Matter of Rivera v Tomaino
2007 NY Slip Op 10424 [46 AD3d 1249]
December 27, 2007
Appellate Division, Third Department
Published by New York State Law Reporting Bureau pursuant to Judiciary Law § 431.
As corrected through Wednesday, February 13, 2008

In the Matter of Efren U. Rivera, Appellant, v Anna Tomaino, Formerly Known as Anna Ruffino-Rivera, Respondent. (And Six Other Related Proceedings.)

[*1] Matthew C. Hug, Wynantskill, for appellant.

Vitanza, DiStefano & Dean, L.L.P., Norwich (Thomas A. Vitanza of counsel), for respondent.

Kelley M. Eckmair, Law Guardian, Oneonta.

Spain, J. Appeal from an order of the Family Court of Otsego County (Burns, J.), entered July 25, 2006, which, among other things, partially dismissed petitioner's application, in seven proceedings pursuant to Family Ct Act article 6, to modify a prior order of visitation.

The parties are the parents of a daughter, born in 1997. In February 2004, Family Court granted custody of the child to respondent (hereinafter the mother) and, by order entered February 26, 2004, established a visitation schedule for petitioner (hereinafter the father). That order subsequently was modified upon the parties' stipulation in open court in 2004 and a revised visitation schedule for the father was put in place which calls for, in addition to holiday time, the child's visitation with the father every Friday from 3:00 p.m. to 7:00 p.m. and, on alternating weekends, Saturday from noon to 8:00 p.m. and Sunday from 1:30 p.m. to 7:30 p.m. Thereafter, in February 2006, the father commenced the instant proceedings seeking overnight visitation during his weekend visits with the child and two weeks during the summer. The mother countered with a petition seeking further restriction of the father's visitation. At the [*2]conclusion of the fact-finding hearing that followed, Family Court denied the mother's cross petition and granted the father additional visitation with the child during the summer, but denied his request for overnight visitation, concluding that such was not in the child's best interests at that point in time. This appeal by the father ensued.

In our view, Family Court's decision to continue to prohibit overnight visitation lacks a sound and substantial basis in the record (see Matter of Sean I.R. v Jennifer J.B., 251 AD2d 1034, 1034-1035 [1998]; cf. Matter of Horike v Freedman, 37 AD3d 978, 979 [2007]; Matter of Bernard UU. v Kelly VV., 28 AD3d 880, 881-882 [2006]). Nothing in the record—including Family Court's in camera interview with the child—supports the mother's assertions that any behavior on the part of, or life style and religious practices of, the father and his fiancée places the child in any danger, or that she is fearful or uncomfortable to such a degree that would justify the court's denial of overnight visitation. Indeed, a child's best interests will be optimally served by allowing the development of a healthy relationship with both parents (see Weiss v Weiss, 52 NY2d 170, 174-175 [1981]).

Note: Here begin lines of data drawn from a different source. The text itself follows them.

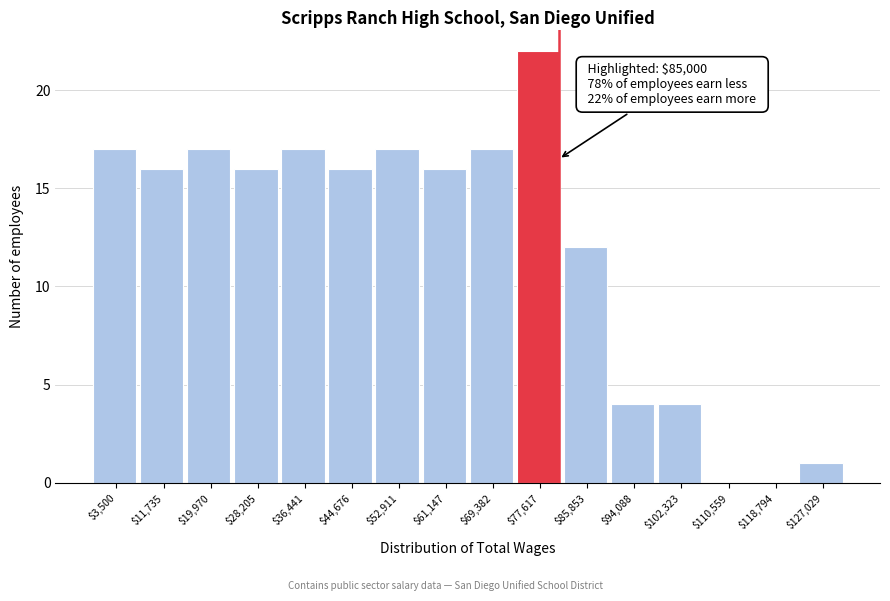

The chart shows a value of 4 at $19,970. True or false?

False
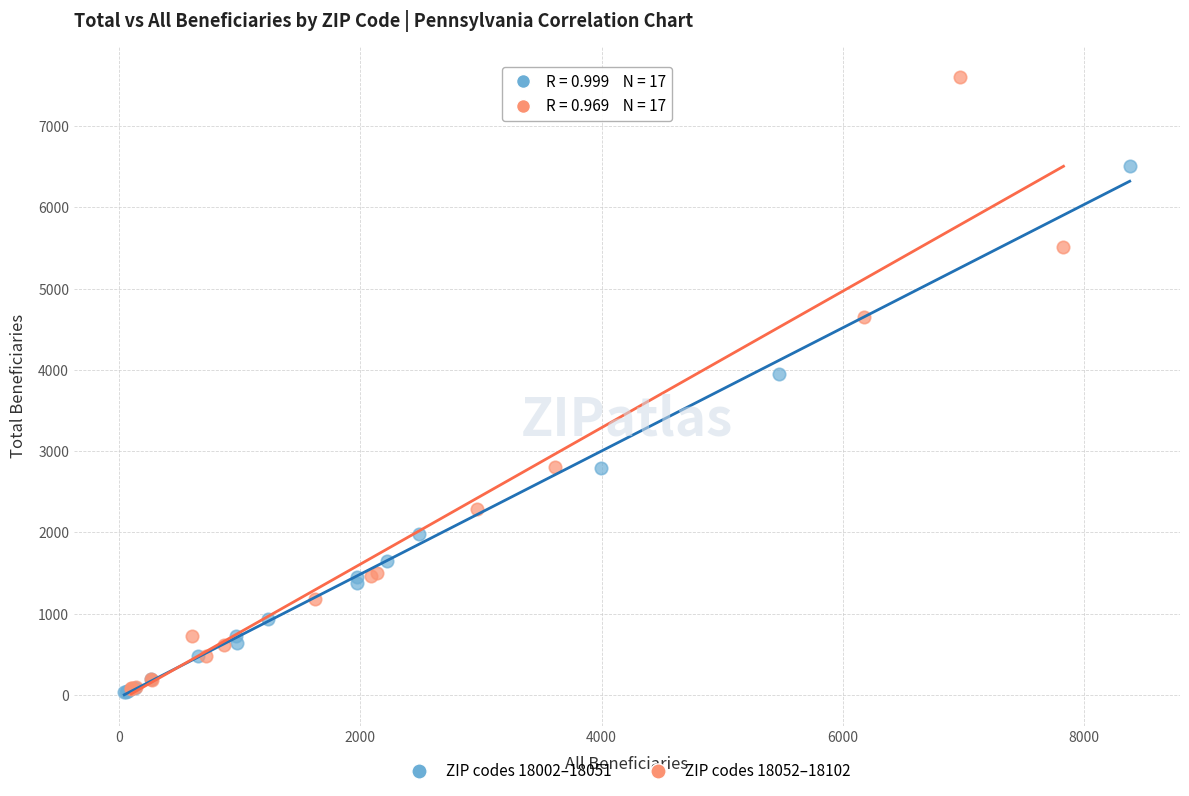

Which series reaches the maximum Y coordinate?

ZIP codes 18052–18102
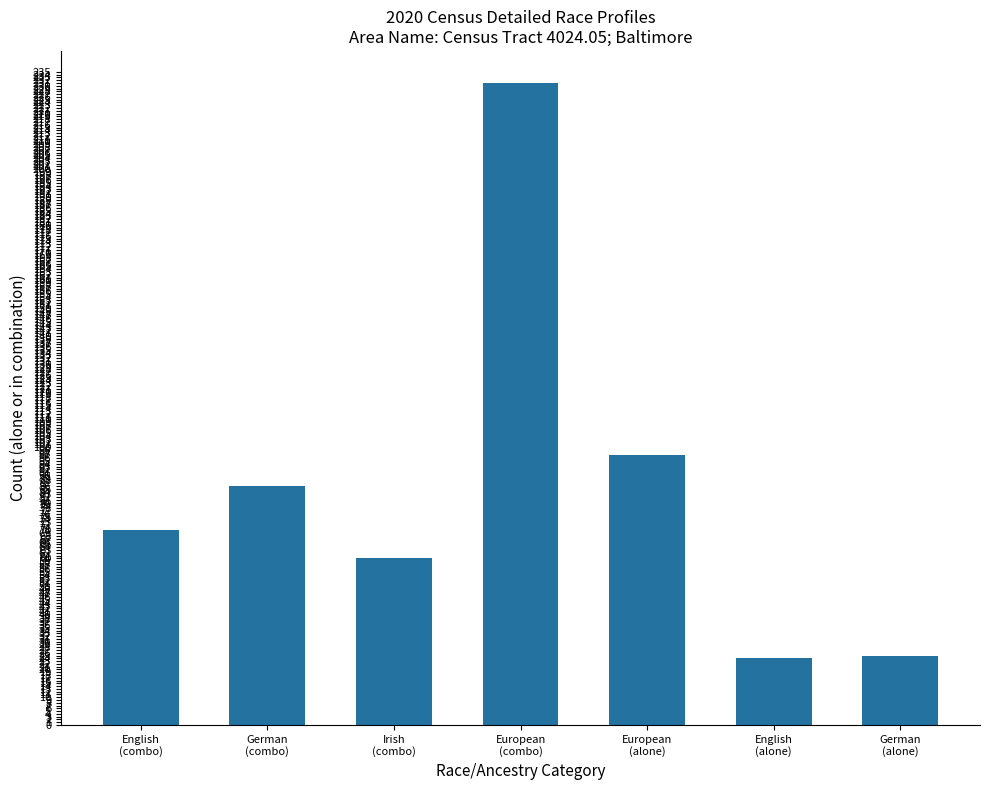

Between German
(combo) and English
(combo), which is larger?

German
(combo)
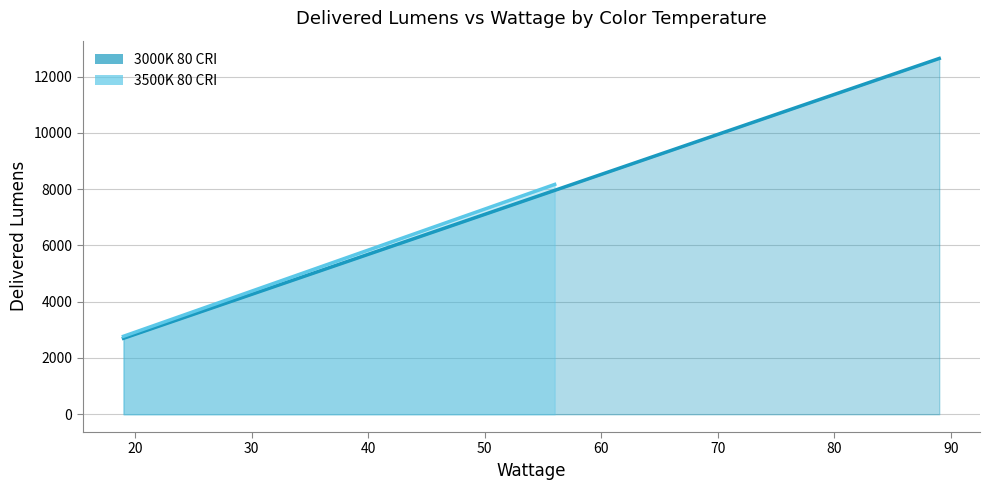

Rank the categories by 3000K 80 CRI value from highest to lowest.

24, 23, 22, 21, 20, 19, 18, 17, 16, 15, 14, 13, 12, 11, 10, 6, 9, 5, 8, 4, 7, 3, 2, 1, 0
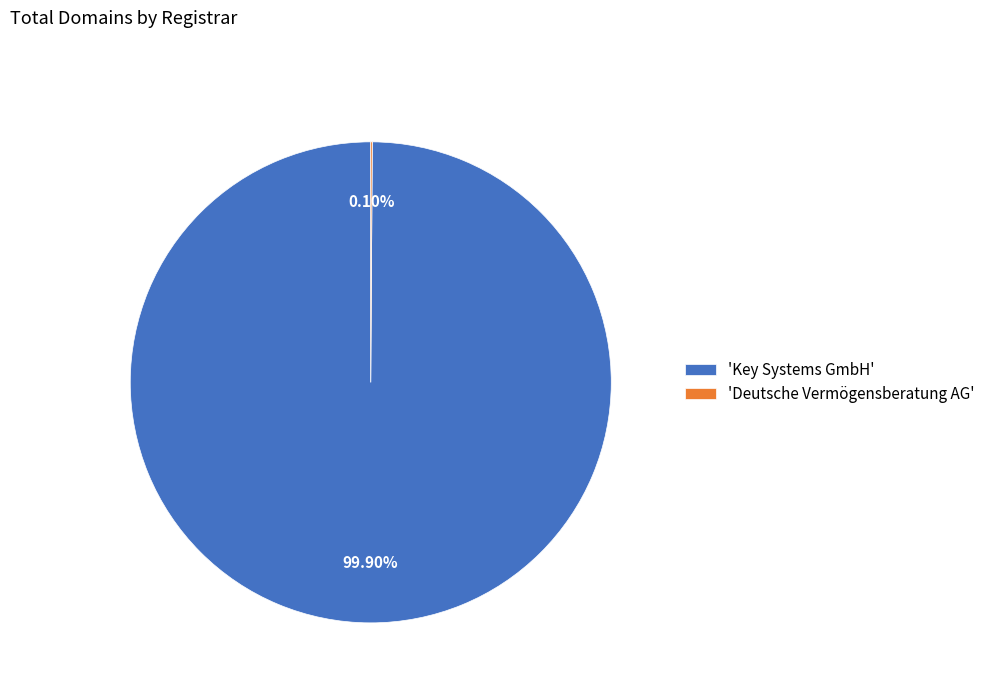

Which slice is the largest?

'Key Systems GmbH'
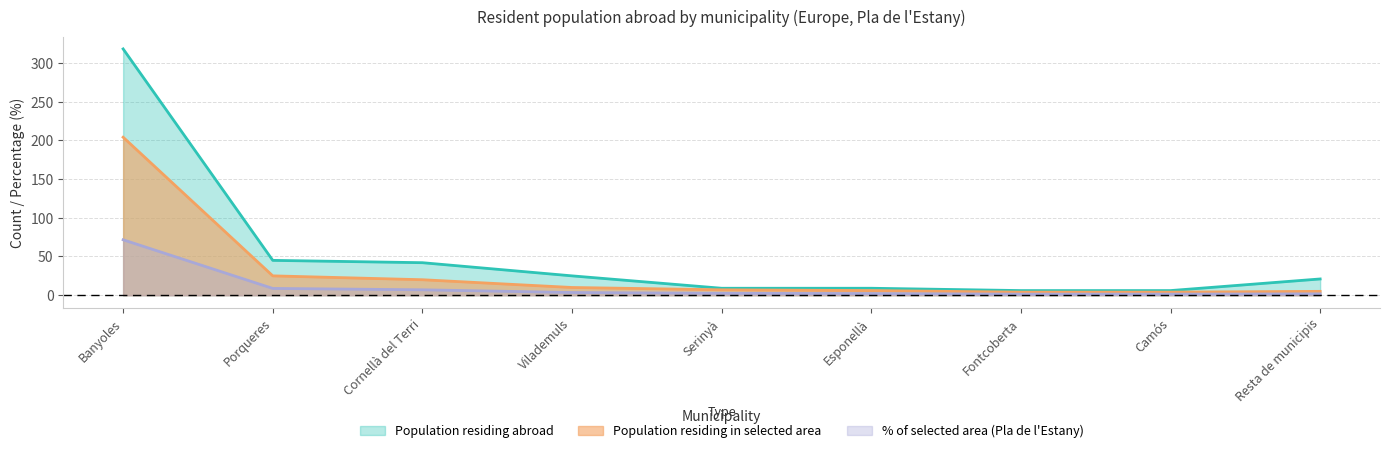

Reading left to right, what are all the values shown in this chart?

Population residing abroad: Banyoles=318.0	Porqueres=45.0	Cornellà del Terri=42.0	Vilademuls=25.0	Serinyà=9.0	Esponellà=9.0	Fontcoberta=6.0	Camós=6.0	Resta de municipis=21.0
Population residing in selected area: Banyoles=204.0	Porqueres=25.0	Cornellà del Terri=20.0	Vilademuls=10.0	Serinyà=7.0	Esponellà=6.0	Fontcoberta=4.0	Camós=4.0	Resta de municipis=5.0
% of selected area: Banyoles=71.6	Porqueres=8.8	Cornellà del Terri=7.0	Vilademuls=3.5	Serinyà=2.5	Esponellà=2.1	Fontcoberta=1.4	Camós=1.4	Resta de municipis=1.8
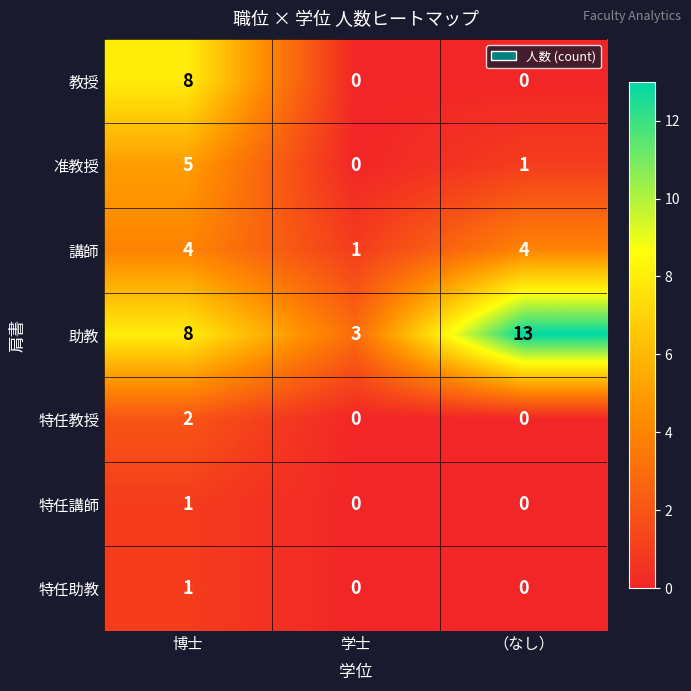

What is the greatest value displayed?

13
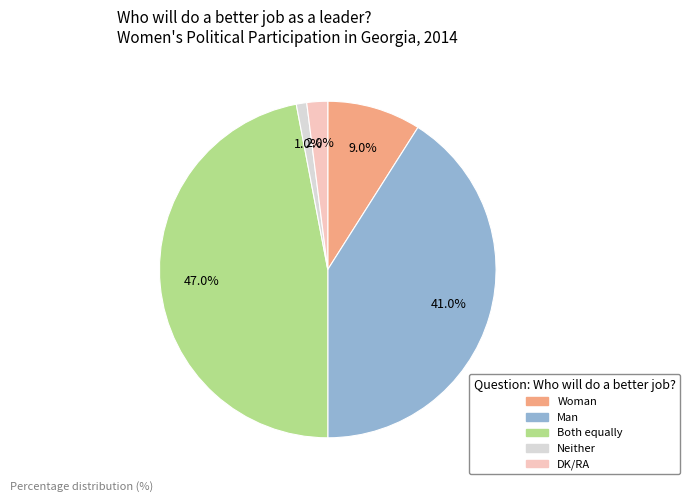

Which has a higher value, DK/RA or Man?

Man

Here, the father has had regular unrestricted parenting time with the child except that alternate weekend visits have been broken up by the child returning to the mother's home at night. Rejecting the mother's petition which sought to further restrict the father's visitation, Family Court found, among other things, that the father has "a safe and appropriate home for overnight visitation," that the child's love for the father "is deep and abiding" and that the father's fiancée is "an intelligent, mature and responsible person." The court also designated the fiancée as a suitable person to pick up and drop off the child—who is now 10 years of age—in the father's absence. Specifically, nothing in the record establishes any unusual lifestyle or beliefs on the part of the father and his fiancée which would justify prohibiting overnight visitation; also, they readily agreed to refrain from exposing the child to any ceremony connected to their religious practices.

Providing the flexibility necessary to permit the child to attend church and other religious events with the mother, as well as protections against her exposure to any aspect of the lifestyle of the father and his fiancée which could confuse the child's faith formation, can be accomplished by an order for overnight visitation, which includes reasonable conditions set by Family Court. Accordingly, we remit the matter to Family Court for further updated fact-finding, if necessary, and the fashioning of an appropriate order providing for overnight visitation (see Matter of Smith v Hoover, 24 AD3d 1096, 1098 [2005]).

Peters, Lahtinen and Kane, JJ., concur; Crew III, J.P., not taking part. Ordered that the order is modified, on the law and the facts, without costs, by reversing so much thereof as denied overnight visitation; matter remitted to the Family Court of Otsego County for further proceedings not inconsistent with this Court's decision; and, as so modified, affirmed.